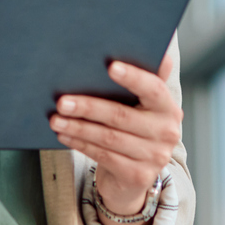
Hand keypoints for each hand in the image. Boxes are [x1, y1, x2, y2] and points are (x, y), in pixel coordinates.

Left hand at [51, 49, 182, 218]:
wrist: (136, 174)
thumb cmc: (133, 128)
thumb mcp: (142, 106)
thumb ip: (142, 80)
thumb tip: (145, 49)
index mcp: (169, 107)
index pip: (154, 88)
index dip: (133, 77)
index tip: (110, 66)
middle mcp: (167, 132)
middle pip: (122, 115)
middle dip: (88, 106)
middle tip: (62, 101)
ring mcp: (155, 156)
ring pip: (108, 137)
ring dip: (78, 127)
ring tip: (55, 119)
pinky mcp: (139, 175)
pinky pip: (103, 156)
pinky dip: (81, 144)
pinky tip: (64, 136)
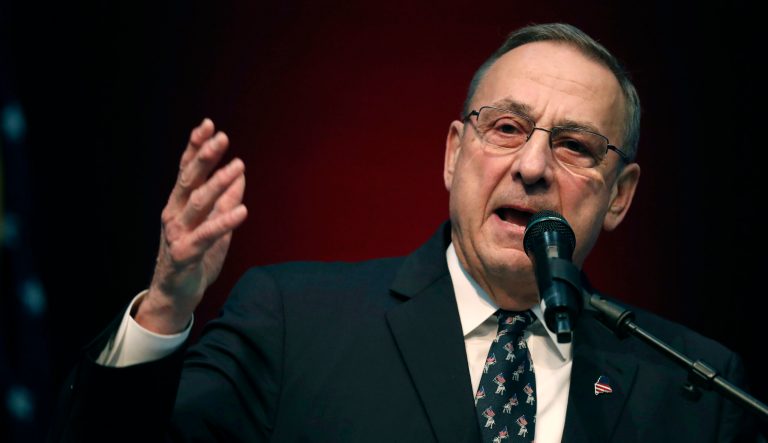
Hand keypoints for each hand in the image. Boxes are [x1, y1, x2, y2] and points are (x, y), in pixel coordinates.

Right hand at [135, 118, 247, 333]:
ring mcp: (177, 234)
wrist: (175, 295)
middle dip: (204, 157)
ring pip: (197, 203)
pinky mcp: (184, 254)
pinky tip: (242, 210)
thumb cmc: (194, 257)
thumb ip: (224, 201)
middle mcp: (174, 214)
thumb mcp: (214, 225)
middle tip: (221, 137)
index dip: (196, 147)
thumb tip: (240, 175)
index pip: (187, 170)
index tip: (208, 125)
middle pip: (189, 180)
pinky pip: (206, 235)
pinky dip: (224, 222)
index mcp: (180, 204)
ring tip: (238, 166)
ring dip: (218, 183)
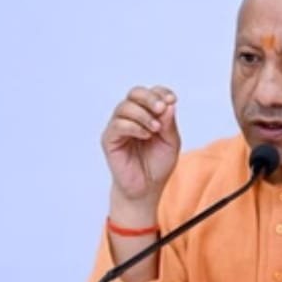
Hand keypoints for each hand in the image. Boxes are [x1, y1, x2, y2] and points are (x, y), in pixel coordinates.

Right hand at [102, 86, 180, 209]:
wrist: (146, 188)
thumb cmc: (158, 165)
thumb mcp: (171, 142)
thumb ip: (169, 124)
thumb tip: (169, 104)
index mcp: (148, 114)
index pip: (151, 93)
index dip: (161, 92)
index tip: (172, 100)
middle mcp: (132, 117)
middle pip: (135, 93)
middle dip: (150, 98)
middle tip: (161, 108)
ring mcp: (119, 126)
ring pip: (125, 106)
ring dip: (143, 115)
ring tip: (155, 129)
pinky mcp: (109, 139)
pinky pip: (117, 125)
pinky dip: (134, 127)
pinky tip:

→ **Requirement**: Return all records verbatim and drop the pictures.

→ **Solution below**:
Hand keypoints for each hand in the image. Boxes are [x1, y1, x2, y2] and points are (x, y), in pixel coordinates.

Left hand at [51, 49, 182, 218]:
wrist: (136, 174)
thumb cmc: (133, 128)
thumb mcp: (142, 106)
thumb ip: (142, 80)
thumb tip: (145, 49)
index mcp: (169, 107)
index pip: (154, 88)
index dip: (133, 77)
index tip: (110, 66)
middle mcp: (167, 132)
middle pip: (122, 115)
middle dip: (88, 106)
middle tip: (62, 101)
ring mcp: (155, 156)
ring pip: (108, 137)
ring dip: (78, 127)
ring tip: (55, 119)
pinky mcp: (139, 175)
pinky pip: (103, 156)
pinky dip: (81, 144)
pinky tip: (64, 136)
Hand keypoints for each hand in the image. Boxes are [x1, y1, x2, y2] and points are (x, y), in pixel coordinates.

Right hand at [135, 118, 247, 333]:
ring mcp: (177, 234)
wrist: (175, 295)
middle dip: (204, 157)
ring pip: (197, 203)
pinky mcp: (184, 254)
pinky tip: (242, 210)
thumb cmc: (194, 257)
thumb ip: (224, 201)
middle mcp: (174, 214)
thumb mcp: (214, 225)
middle tip: (221, 137)
index dip: (196, 147)
thumb tip: (240, 175)
index pip: (187, 170)
index tip: (208, 125)
middle pip: (189, 180)
pinky pip: (206, 235)
pinky dip: (224, 222)
index mcp: (180, 204)
ring tip: (238, 166)
ring dip: (218, 183)
Hand keypoints for each hand in the image. Boxes are [x1, y1, x2, y2] and points are (x, y), in pixel coordinates.

Right hand at [102, 86, 180, 209]:
wrist: (146, 188)
thumb cmc: (158, 165)
thumb mcp: (171, 142)
thumb ip: (169, 124)
thumb tip: (169, 104)
index mcp: (148, 114)
index pip: (151, 93)
index dip: (161, 92)
index tip: (172, 100)
middle mcp: (132, 117)
middle pip: (135, 93)
middle dip: (150, 98)
middle tip: (161, 108)
ring mcp: (119, 126)
ring pip: (125, 106)
ring dip: (143, 115)
ring tip: (155, 129)
pinky mcp: (109, 139)
pinky pip: (117, 125)
pinky dip: (134, 127)
pinky tip:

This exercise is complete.